◆ INSTRUKSI TUGAS ◆
Menurut berita tentang Bupati Natuna di bawah, berapa kerugian Pemkab Natuna pada 2003? Tolong jawab dengan singkat.

Bupati Natuna Terancam Bui 20 Tahun
Terdakwa Korupsi APBD Rp 77 M
Bupati Natuna Daeng Rusnadi dan Hamid Rizal, mantan staf ahli gubernur Kepulauan Riau, duduk di kursi terdakwa dalam persidangan di Pengadilan Tipikor kemarin (9/11). Keduanya terancam penjara 20 tahun karena diduga terlibat korupsi APBD yang menyebabkan Pemkab Natuna merugi Rp 77,25 miliar pada 2003.
''Para terdakwa mempergunakan uang kas daerah dan APBD Kabupaten Natuna untuk kepentingan pribadi. Uang dimaksud juga mengalir ke beberapa orang,'' tutur Suwardji, jaksa yang didapuk menjadi ketua Tim Penuntut Umum KPK, dalam kasus itu.
Keduanya diduga melanggar pasal 2 dan pasal 3 UU Pemberantasan Korupsi. Kasus itu terjadi saat Daeng menjabat ketua DPRD dan Hamid sebagai bupati Natuna.
Suwardji menuturkan, pada Mei 2003 keduanya sepakat membentuk tim dengan maksud meningkatkan pendapatan daerah dari sektor migas. Untuk keperluan itu, pada Januari 2004 Daeng meminta kepala Bagian Keuangan Pemkab Natuna mencairkan dana dari kas daerah Rp 39 miliar.
Tak hanya di situ, dalam penyusunan rencana anggaran pendapatan dan belanja daerah (RAPBD) 2004 keduanya memasukkan mata anggaran subsidi kepada PNS instansi vertikal yang disahkan dengan anggaran Rp 74,67 miliar.
Jaksa I Kadek Wiradana menambahkan, dalam kasus itu ada beberapa pencairan lagi. Di antaranya, Rp 25,85 miliar dibagi-bagikan kepada sejumlah pejabat pemkab dan anggota DPRD Natuna.

◆ DAFTAR ENTRI ◆
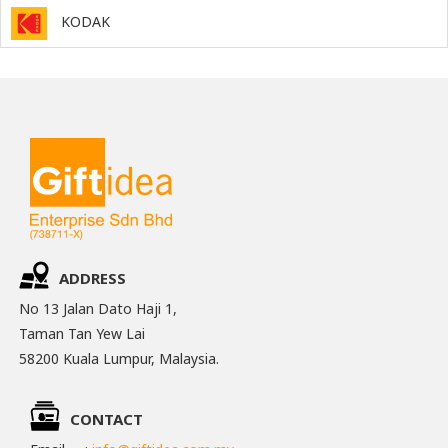
KODAK
ADDRESS
No 13 Jalan Dato Haji 1,
Taman Tan Yew Lai
58200 Kuala Lumpur, Malaysia.
CONTACT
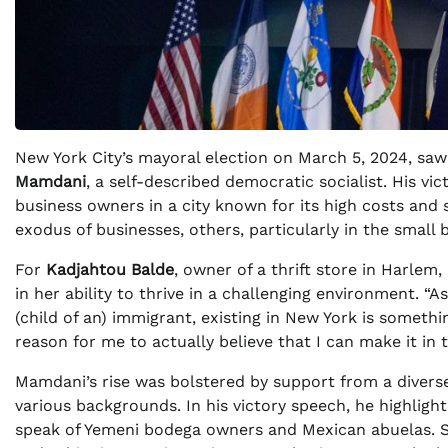
New York City’s mayoral election on March 5, 2024, saw a
Mamdani
, a self-described democratic socialist. His 
business owners in a city known for its high costs and 
exodus of businesses, others, particularly in the small
For
Kadjahtou Balde
, owner of a thrift store in Harlem
in her ability to thrive in a challenging environment.
(child of an) immigrant, existing in New York is somethi
reason for me to actually believe that I can make it in t
Mamdani’s rise was bolstered by support from a diver
various backgrounds. In his victory speech, he highligh
speak of Yemeni bodega owners and Mexican abuelas. Se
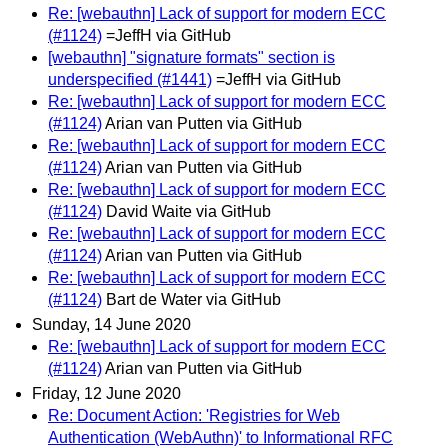
Re: [webauthn] Lack of support for modern ECC
(#1124)
=JeffH via GitHub
[webauthn] "signature formats" section is
underspecified (#1441)
=JeffH via GitHub
Re: [webauthn] Lack of support for modern ECC
(#1124)
Arian van Putten via GitHub
Re: [webauthn] Lack of support for modern ECC
(#1124)
Arian van Putten via GitHub
Re: [webauthn] Lack of support for modern ECC
(#1124)
David Waite via GitHub
Re: [webauthn] Lack of support for modern ECC
(#1124)
Arian van Putten via GitHub
Re: [webauthn] Lack of support for modern ECC
(#1124)
Bart de Water via GitHub
Sunday, 14 June 2020
Re: [webauthn] Lack of support for modern ECC
(#1124)
Arian van Putten via GitHub
Friday, 12 June 2020
Re: Document Action: 'Registries for Web
Authentication (WebAuthn)' to Informational RFC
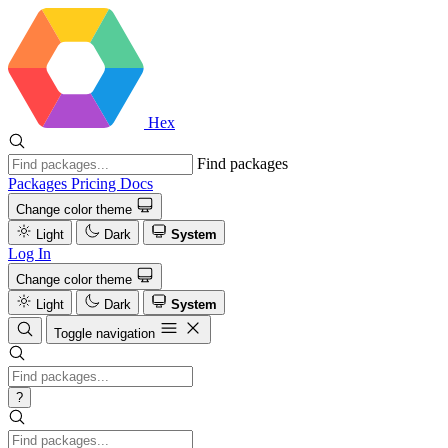
Hex
Find packages
Packages
Pricing
Docs
Change color theme
Light
Dark
System
Log In
Change color theme
Light
Dark
System
Toggle navigation
?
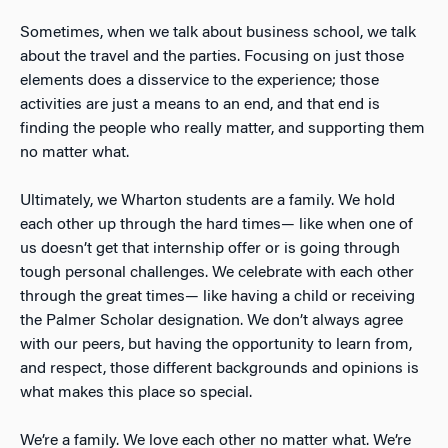
Sometimes, when we talk about business school, we talk
about the travel and the parties. Focusing on just those
elements does a disservice to the experience; those
activities are just a means to an end, and that end is
finding the people who really matter, and supporting them
no matter what.
Ultimately, we Wharton students are a family. We hold
each other up through the hard times— like when one of
us doesn’t get that internship offer or is going through
tough personal challenges. We celebrate with each other
through the great times— like having a child or receiving
the Palmer Scholar designation. We don’t always agree
with our peers, but having the opportunity to learn from,
and respect, those different backgrounds and opinions is
what makes this place so special.
We’re a family. We love each other no matter what. We’re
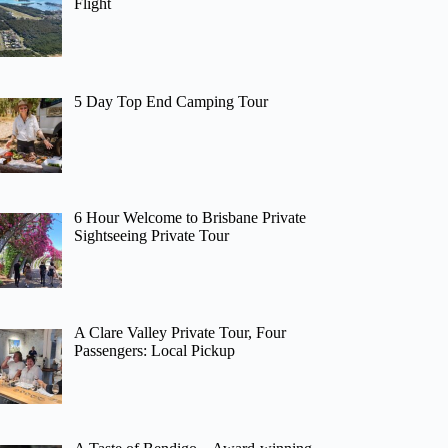
Flight
5 Day Top End Camping Tour
6 Hour Welcome to Brisbane Private
Sightseeing Private Tour
A Clare Valley Private Tour, Four
Passengers: Local Pickup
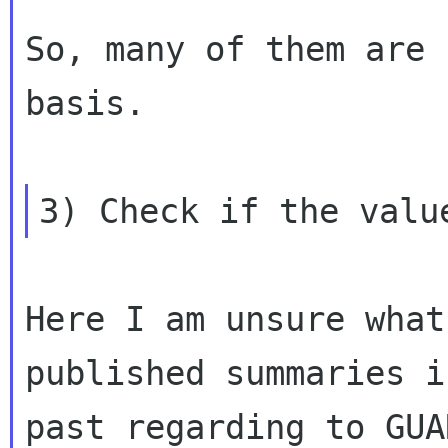
So, many of them are 
basis.

Here I am unsure what
published summaries i
past regarding to GUA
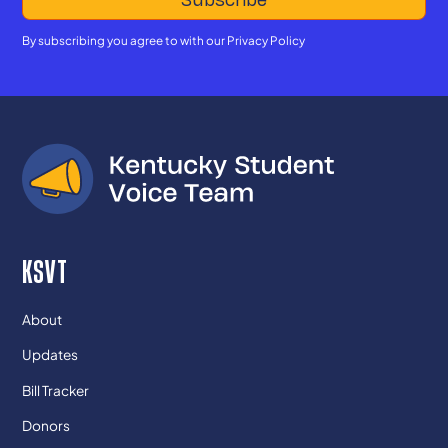
By subscribing you agree to with our
Privacy Policy
KSVT
About
Updates
Bill Tracker
Donors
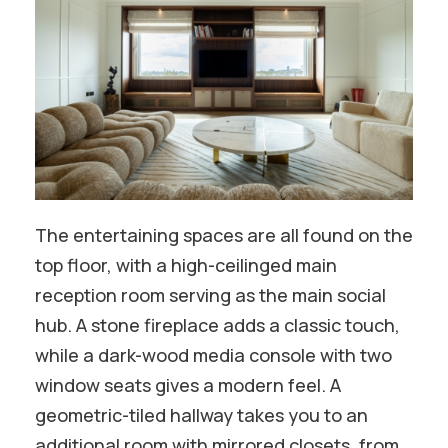
The entertaining spaces are all found on the
top floor, with a high-ceilinged main
reception room serving as the main social
hub. A stone fireplace adds a classic touch,
while a dark-wood media console with two
window seats gives a modern feel. A
geometric-tiled hallway takes you to an
additional room with mirrored closets, from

◆ JAWABAN TUGAS ◆
Rp 77,25 miliar.